The disclosures offer the clearest confirmation yet that the national team cut a substantial portion of its ETF holdings in January, as turnover hit a record and the rally turned increasingly speculative, particularly in parts of the technology sector. They also indicate Beijing is no longer just propping up the market but is willing to drain speculative excess — a break from past rescue playbooks.

“The fact that they have relinquished this dominant position in ETFs implies that they have much more potential to create upside in the market going forward, sitting on cash while their power to create downside is now diminished,” said Cheng Hao, fund manager at Zhejiang Feiluo Assets Management Co Ltd.

Central Huijin and its asset management arm may have reduced their holdings by at least half in flagship products such as the 200 billion yuan Huatai-PineBridge CSI 300 ETF. The two entities held 42.6% and 40% respectively as of the end of last year.

See also: China property tipping point will drive up stocks, JPMorgan says

Even smaller funds such as the HuaAn SSE 180 ETF, previously 92% owned by the national team, reported no single shareholder above the 20% threshold, indicating the stakes were cut across the board.

Quarterly ETF filings only require disclosure of investors with holdings of 20% or more — a threshold Central Huijin had consistently met.
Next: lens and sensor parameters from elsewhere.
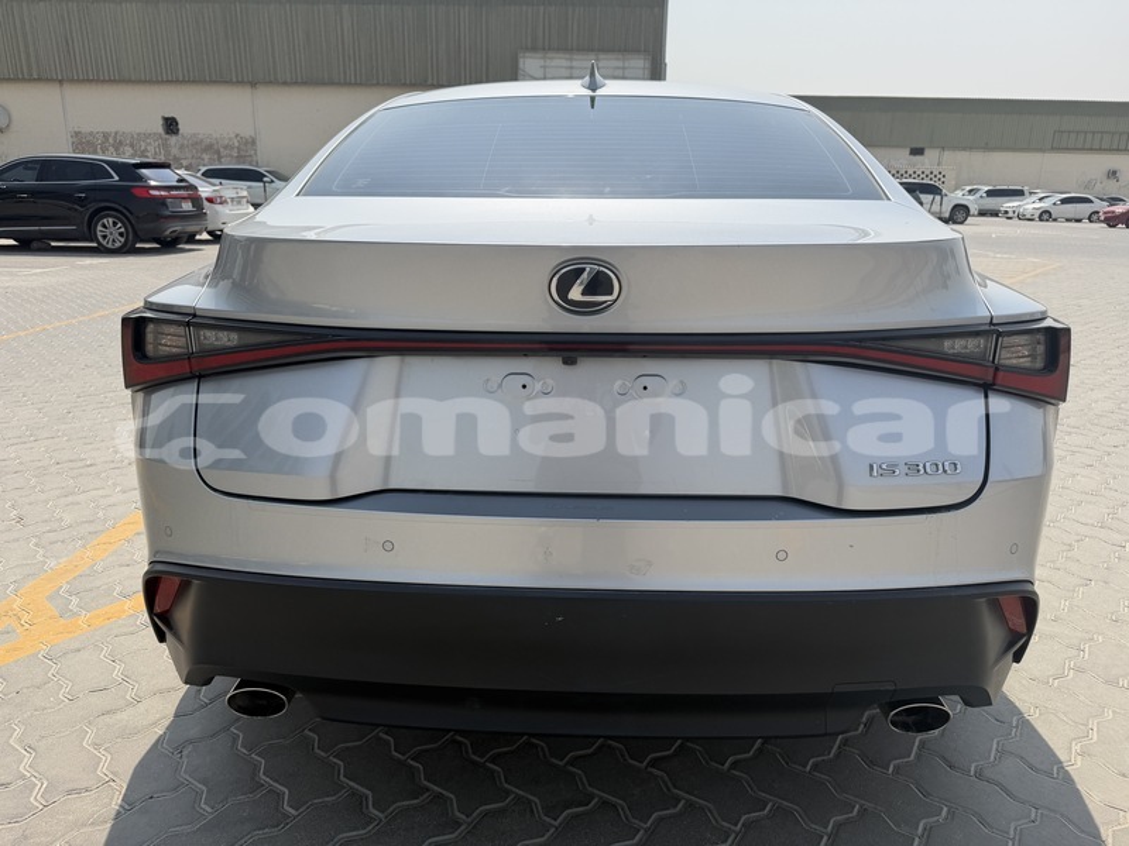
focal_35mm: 24
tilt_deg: -15.3
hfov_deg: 71.6
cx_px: 564
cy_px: 423
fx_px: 783
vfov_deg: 56.8
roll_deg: +0.1
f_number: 1.78
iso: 80
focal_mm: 6.76
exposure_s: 1/5319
While ownership levels can fluctuate as others trade, the sharp decline in total ETF units outstanding during the period suggests the market’s dominant buyer until recently played a decisive role in the outflows.

Some of the sales might have locked in gains of around 50%, based on the rise of the CSI 300 Index from early 2024 lows — when the national team began aggressively buying ETFs to stem a market meltdown — through January this year, when the selling likely took place. The exact returns would depend on the specific ETFs and the timing of those purchases.

See also: JPMorgan aims for China approval of active ETF launch this year

The scale of the stake reductions may become clearer with first-half filings due in the third quarter, when the identities and holdings of the top 10 investors are revealed.

Morgan Stanley estimates the national team sold about US$80 billion of positions in January and February. Analysts including Laura Wang expect the money to be used for investing in longer-term, more “strategic and thematic” ETFs.